Before he’d found Rebecca, Charlie Berlin was a loner, though not by choice. His parents drowned in a boating mishap when he was six, leaving him and older brother Billy to be raised by their grandparents. Billy Berlin was a wild boy, a larrikin, and Charlie’s hero. He enlisted in ‘39 and disappeared without trace from a Singapore hospital after the city fell to the Japanese. Berlin joined the air force soon after, though as a young policeman he’d been under no obligation to serve. When he arrived home from Europe in 1945 his grandparents were both long dead and his fiancée had left him for a Yank soldier. In some ways he was glad that they weren’t there to see what he had become, what the war had made him. It was Rebecca who had saved him, who had brought him back from the dark places.

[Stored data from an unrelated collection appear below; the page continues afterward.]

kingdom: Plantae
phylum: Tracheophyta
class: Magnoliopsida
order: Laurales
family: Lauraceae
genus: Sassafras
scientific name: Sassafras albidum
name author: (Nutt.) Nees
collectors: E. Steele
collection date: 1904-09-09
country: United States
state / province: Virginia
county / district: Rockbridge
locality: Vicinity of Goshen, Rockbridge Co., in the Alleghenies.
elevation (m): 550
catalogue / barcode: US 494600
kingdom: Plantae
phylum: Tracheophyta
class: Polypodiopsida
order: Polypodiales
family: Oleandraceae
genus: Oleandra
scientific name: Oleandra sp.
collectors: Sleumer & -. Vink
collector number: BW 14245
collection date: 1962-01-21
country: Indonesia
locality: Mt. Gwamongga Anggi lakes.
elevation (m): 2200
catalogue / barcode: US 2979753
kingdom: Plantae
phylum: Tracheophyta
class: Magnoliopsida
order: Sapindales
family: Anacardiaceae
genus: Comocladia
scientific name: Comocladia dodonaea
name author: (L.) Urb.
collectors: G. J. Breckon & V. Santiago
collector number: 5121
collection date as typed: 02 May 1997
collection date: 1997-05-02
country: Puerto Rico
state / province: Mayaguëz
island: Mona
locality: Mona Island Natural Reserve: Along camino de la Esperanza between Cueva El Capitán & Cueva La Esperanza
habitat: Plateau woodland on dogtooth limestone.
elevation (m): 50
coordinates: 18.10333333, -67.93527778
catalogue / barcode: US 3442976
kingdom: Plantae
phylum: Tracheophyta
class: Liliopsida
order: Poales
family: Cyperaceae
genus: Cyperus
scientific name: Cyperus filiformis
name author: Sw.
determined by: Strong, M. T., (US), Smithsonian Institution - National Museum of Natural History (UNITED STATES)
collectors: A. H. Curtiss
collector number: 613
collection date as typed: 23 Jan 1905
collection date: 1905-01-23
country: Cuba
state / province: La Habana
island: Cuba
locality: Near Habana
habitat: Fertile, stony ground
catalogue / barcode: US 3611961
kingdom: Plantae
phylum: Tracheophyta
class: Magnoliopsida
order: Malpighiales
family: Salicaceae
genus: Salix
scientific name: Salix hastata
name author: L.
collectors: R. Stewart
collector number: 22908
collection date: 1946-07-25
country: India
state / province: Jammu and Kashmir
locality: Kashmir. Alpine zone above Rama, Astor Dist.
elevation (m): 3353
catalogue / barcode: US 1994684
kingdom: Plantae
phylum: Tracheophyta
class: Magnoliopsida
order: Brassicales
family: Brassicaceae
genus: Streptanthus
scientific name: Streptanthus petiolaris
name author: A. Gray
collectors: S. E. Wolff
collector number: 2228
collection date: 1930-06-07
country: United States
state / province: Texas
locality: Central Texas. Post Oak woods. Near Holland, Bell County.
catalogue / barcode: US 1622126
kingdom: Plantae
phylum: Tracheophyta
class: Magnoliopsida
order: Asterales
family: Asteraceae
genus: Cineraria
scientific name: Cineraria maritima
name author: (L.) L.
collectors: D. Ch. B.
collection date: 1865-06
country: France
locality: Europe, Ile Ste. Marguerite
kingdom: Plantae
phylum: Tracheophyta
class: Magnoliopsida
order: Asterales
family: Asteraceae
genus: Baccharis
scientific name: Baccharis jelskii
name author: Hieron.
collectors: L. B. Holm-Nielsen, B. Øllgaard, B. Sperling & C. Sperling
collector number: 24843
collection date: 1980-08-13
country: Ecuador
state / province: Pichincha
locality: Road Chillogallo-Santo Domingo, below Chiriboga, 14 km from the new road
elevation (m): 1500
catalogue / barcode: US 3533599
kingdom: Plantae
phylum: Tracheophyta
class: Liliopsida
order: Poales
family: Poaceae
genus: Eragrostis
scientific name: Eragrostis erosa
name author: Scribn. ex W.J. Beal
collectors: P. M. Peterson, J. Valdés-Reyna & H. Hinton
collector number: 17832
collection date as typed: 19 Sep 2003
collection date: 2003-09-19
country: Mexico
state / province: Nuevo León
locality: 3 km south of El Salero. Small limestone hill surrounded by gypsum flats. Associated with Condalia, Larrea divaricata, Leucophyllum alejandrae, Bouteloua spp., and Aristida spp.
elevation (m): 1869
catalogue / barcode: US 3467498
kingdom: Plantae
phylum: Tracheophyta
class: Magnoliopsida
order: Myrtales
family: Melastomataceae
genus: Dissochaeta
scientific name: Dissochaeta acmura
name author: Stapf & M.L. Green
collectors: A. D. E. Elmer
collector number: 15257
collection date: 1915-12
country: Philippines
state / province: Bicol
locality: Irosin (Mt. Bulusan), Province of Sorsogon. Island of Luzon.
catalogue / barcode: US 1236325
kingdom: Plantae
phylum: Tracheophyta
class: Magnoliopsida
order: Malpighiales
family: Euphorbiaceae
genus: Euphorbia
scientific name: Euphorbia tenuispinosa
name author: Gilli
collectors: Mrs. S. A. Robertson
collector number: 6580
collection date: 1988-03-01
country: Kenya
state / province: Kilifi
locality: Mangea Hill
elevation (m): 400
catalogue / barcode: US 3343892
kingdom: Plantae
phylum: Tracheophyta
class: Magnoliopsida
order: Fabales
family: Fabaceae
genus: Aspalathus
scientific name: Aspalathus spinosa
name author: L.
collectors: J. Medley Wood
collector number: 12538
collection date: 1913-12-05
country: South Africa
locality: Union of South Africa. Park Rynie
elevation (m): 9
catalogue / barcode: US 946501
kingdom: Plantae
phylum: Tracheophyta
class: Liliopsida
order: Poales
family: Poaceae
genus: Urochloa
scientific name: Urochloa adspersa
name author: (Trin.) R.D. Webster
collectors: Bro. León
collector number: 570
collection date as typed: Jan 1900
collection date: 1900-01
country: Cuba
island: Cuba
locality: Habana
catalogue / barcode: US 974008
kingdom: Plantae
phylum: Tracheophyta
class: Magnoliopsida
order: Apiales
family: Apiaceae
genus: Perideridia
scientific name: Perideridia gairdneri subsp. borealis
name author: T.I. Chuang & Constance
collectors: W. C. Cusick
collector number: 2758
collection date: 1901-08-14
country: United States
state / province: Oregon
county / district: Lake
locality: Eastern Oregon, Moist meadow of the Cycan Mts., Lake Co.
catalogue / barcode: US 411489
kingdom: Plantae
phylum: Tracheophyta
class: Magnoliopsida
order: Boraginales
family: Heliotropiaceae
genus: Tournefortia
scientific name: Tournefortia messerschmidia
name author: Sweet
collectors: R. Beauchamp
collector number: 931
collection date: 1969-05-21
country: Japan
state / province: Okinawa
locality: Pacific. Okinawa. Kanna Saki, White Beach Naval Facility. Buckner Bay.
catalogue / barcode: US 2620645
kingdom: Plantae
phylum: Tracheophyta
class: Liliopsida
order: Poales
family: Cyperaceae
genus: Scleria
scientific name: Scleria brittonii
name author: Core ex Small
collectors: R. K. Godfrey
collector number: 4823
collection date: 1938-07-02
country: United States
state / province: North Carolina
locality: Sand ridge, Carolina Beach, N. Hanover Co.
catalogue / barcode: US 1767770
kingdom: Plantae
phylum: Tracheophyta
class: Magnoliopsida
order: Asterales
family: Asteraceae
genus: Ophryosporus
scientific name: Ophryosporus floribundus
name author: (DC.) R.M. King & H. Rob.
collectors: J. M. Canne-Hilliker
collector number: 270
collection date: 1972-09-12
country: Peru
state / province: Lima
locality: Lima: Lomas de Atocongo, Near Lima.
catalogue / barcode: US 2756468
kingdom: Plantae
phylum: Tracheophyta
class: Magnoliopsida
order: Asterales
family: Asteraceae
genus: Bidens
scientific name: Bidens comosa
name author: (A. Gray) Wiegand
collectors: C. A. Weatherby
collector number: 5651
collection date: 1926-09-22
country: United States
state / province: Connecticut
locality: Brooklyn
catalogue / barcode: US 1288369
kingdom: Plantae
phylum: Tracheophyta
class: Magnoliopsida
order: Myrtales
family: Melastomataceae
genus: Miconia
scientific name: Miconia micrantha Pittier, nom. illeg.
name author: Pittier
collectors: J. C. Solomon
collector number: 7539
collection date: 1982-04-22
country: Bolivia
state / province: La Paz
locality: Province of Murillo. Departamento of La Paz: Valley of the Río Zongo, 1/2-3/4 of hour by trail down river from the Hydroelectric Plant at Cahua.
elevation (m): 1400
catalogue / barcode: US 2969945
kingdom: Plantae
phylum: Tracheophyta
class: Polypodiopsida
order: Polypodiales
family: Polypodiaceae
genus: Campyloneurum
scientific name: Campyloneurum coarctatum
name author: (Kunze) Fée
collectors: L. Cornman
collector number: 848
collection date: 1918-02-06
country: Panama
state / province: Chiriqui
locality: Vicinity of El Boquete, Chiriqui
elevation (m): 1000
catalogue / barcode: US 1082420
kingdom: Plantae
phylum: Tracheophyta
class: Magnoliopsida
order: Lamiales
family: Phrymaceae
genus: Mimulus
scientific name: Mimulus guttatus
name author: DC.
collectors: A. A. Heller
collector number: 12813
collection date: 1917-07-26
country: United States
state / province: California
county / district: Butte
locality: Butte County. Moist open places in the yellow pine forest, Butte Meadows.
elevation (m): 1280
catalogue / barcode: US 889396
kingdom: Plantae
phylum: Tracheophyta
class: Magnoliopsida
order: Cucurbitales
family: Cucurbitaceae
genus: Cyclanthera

After putting on a clean white shirt, a neatly knotted tie and his work suit, he wandered out to the front gate to collect the milk and morning papers. As always, his shoes had been carefully polished the night before and he avoided the damp grass bordering the concrete driveway of the three-bedroom weatherboard house he had bought with a war service loan. Droplets of dew were beading on the roofs and bonnets of the two cars in the driveway, a small pale blue Datsun station wagon and Rebecca’s green and even smaller Mini Cooper.
Back inside the house Berlin put both foil-capped milk bottles in the fridge next to a three quarters-full bottle from the day before. He filled the kettle and put it on the gas burner. Two slices of yesterday’s bread went into the toaster. While he waited he checked the front pages of both The Age and The Sun for any news of far-off battles. For now it seemed the world was quiet, which made him happy. In local news the judicial inquiry into police corruption under Justice Llewellyn Luscombe was into its third month. The inquiry would decide if there were grounds for a royal commission into police corruption. Berlin, like any decent copper, could tell them a royal commission was needed and long overdue but also that it would never ever happen. Too many powerful people had too much to hide. He had to squint to read the tiny type of the weather forecast. It said to expect a nice day.